Kunde statt Konkurrenz

Die 4 Merkmale der "Kunden-Besessenheit"

01. Februar 2012
Von Chip Gliedman
In den kommenden zehn Jahren ist die "Kunden-Besessenheit" von Unternehmen die einzige Quelle von Wettbewerbsvorteilen, behauptet Forrester-Analyst Chip Gliedman in seiner Kolumne.
Chip Gliedman ist Principal Analyst bei Forrester Research.
Chip Gliedman ist Principal Analyst bei Forrester Research.
Foto: Forrester Research

Forrester ist der Meinung, dass in den nächsten zehn Jahren Kundenbesessenheit die einzige Quelle von Wettbewerbsvorteilen ist.
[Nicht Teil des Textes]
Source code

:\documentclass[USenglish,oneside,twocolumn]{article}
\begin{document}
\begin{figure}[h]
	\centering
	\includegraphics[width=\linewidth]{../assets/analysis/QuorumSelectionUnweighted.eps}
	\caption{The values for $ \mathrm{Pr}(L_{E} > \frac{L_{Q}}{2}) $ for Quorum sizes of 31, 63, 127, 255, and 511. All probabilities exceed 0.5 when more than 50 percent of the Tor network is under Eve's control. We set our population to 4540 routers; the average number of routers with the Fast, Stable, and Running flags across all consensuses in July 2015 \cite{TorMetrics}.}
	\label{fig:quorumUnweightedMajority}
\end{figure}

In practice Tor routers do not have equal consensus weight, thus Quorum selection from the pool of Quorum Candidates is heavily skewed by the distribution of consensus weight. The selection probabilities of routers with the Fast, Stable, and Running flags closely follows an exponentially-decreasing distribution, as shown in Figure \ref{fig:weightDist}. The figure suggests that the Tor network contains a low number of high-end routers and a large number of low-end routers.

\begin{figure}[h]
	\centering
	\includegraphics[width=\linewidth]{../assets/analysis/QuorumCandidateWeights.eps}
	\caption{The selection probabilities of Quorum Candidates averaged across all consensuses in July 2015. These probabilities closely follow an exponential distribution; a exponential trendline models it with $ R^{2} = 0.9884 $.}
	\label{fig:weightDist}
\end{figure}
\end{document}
Ein kundenbesessenes Unternehmen richtet seine Strategie, seine Energie und sein Budget auf Prozesse aus, die die Kenntnisse über und die Bindung zum Kunden verstärken und die diese Prozesse einer Aufrechterhaltung von traditionellen Wettbewerbsmethoden vorziehen. Kundenzentrisches oder kundenorientiertes Handeln allein reicht nämlich nicht mehr aus.

Um Erfolg zu haben, müssen Unternehmen mehr "Kunden-Besessenheit" entwickeln. Dies ist nicht nur eine Frage des Umgangs mit taktischen Berührungspunkten wie Web, Contact Center oder Verkäufer, sondern es handelt sich um einen integrierten Ansatz, der alle relevanten Akteure umfasst.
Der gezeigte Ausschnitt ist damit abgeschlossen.